━━━━━ Data to process ━━━━━

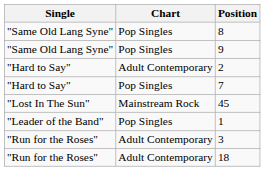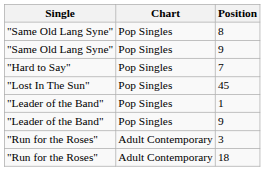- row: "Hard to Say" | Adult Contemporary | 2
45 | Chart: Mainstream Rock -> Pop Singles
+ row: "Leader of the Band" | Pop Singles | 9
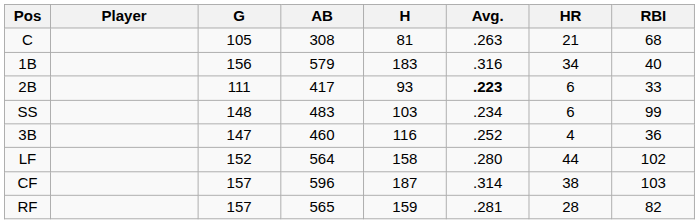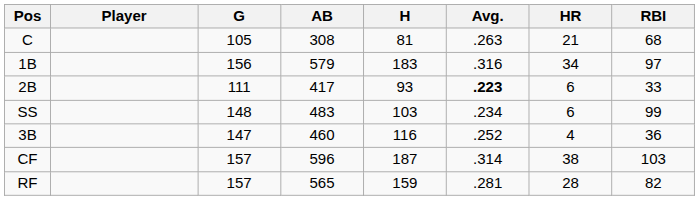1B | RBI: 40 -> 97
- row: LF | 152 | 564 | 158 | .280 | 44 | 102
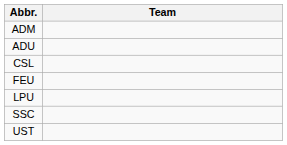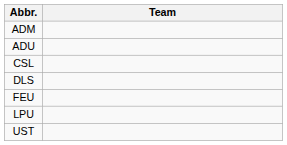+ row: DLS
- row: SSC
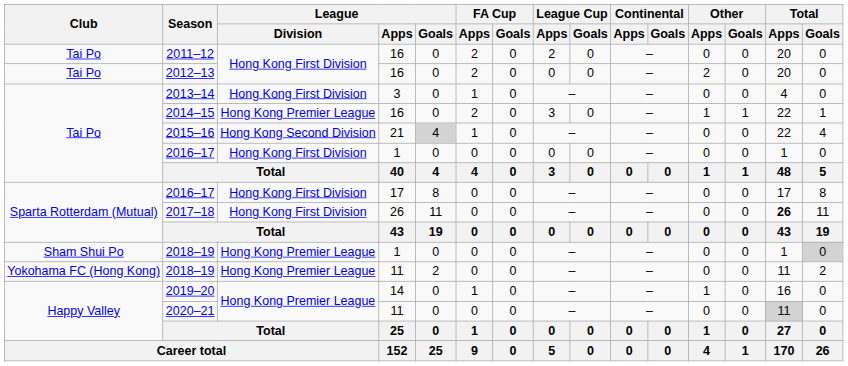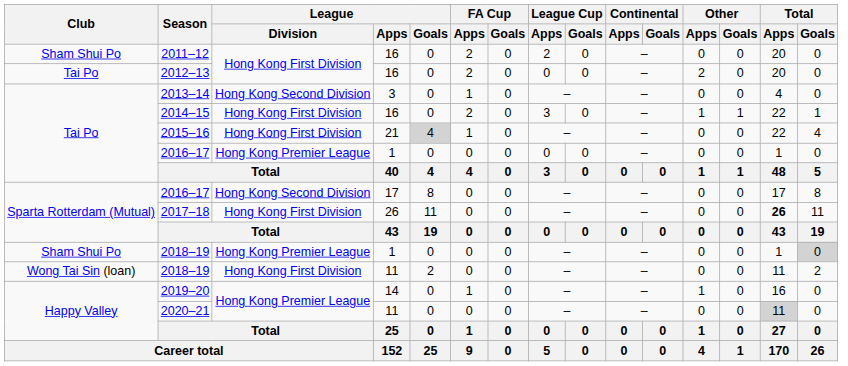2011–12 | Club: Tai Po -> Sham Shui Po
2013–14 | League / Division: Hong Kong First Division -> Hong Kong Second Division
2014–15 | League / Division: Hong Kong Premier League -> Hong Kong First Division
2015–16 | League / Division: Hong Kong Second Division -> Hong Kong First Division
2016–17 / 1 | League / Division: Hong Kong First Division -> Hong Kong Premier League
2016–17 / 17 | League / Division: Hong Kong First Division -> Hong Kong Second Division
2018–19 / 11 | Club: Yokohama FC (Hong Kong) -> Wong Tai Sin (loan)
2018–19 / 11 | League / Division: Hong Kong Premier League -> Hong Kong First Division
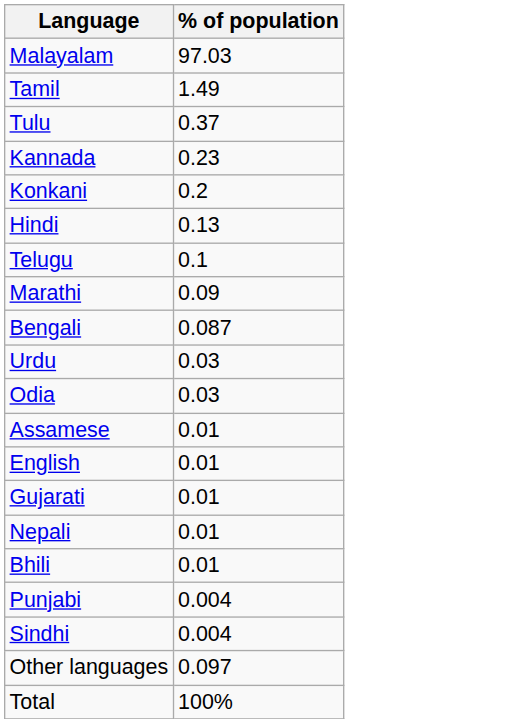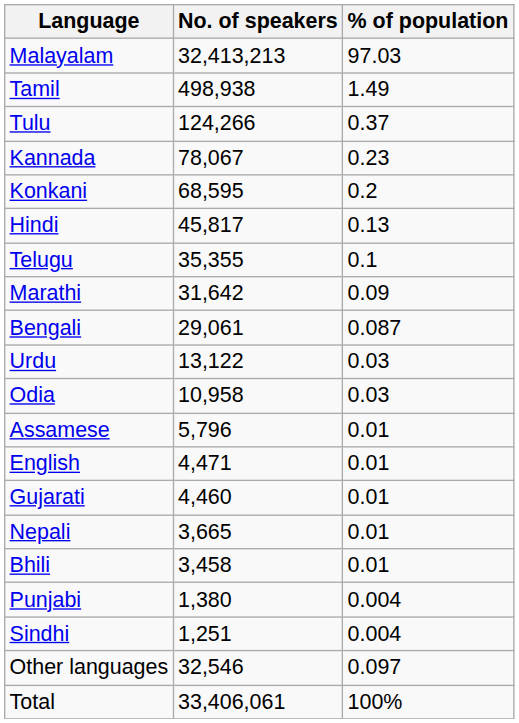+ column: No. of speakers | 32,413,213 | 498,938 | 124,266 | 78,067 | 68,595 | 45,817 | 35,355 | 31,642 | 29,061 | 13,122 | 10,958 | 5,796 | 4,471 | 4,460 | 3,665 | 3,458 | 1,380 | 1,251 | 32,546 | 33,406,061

━━━━━

Quote all of the lines in the material above word for word, leaving out the pictures.

Result:
- row: "Hard to Say" | Adult Contemporary | 2
45 | Chart: Mainstream Rock -> Pop Singles
+ row: "Leader of the Band" | Pop Singles | 9
1B | RBI: 40 -> 97
- row: LF | 152 | 564 | 158 | .280 | 44 | 102
+ row: DLS
- row: SSC
2011–12 | Club: Tai Po -> Sham Shui Po
2013–14 | League / Division: Hong Kong First Division -> Hong Kong Second Division
2014–15 | League / Division: Hong Kong Premier League -> Hong Kong First Division
2015–16 | League / Division: Hong Kong Second Division -> Hong Kong First Division
2016–17 / 1 | League / Division: Hong Kong First Division -> Hong Kong Premier League
2016–17 / 17 | League / Division: Hong Kong First Division -> Hong Kong Second Division
2018–19 / 11 | Club: Yokohama FC (Hong Kong) -> Wong Tai Sin (loan)
2018–19 / 11 | League / Division: Hong Kong Premier League -> Hong Kong First Division
+ column: No. of speakers | 32,413,213 | 498,938 | 124,266 | 78,067 | 68,595 | 45,817 | 35,355 | 31,642 | 29,061 | 13,122 | 10,958 | 5,796 | 4,471 | 4,460 | 3,665 | 3,458 | 1,380 | 1,251 | 32,546 | 33,406,061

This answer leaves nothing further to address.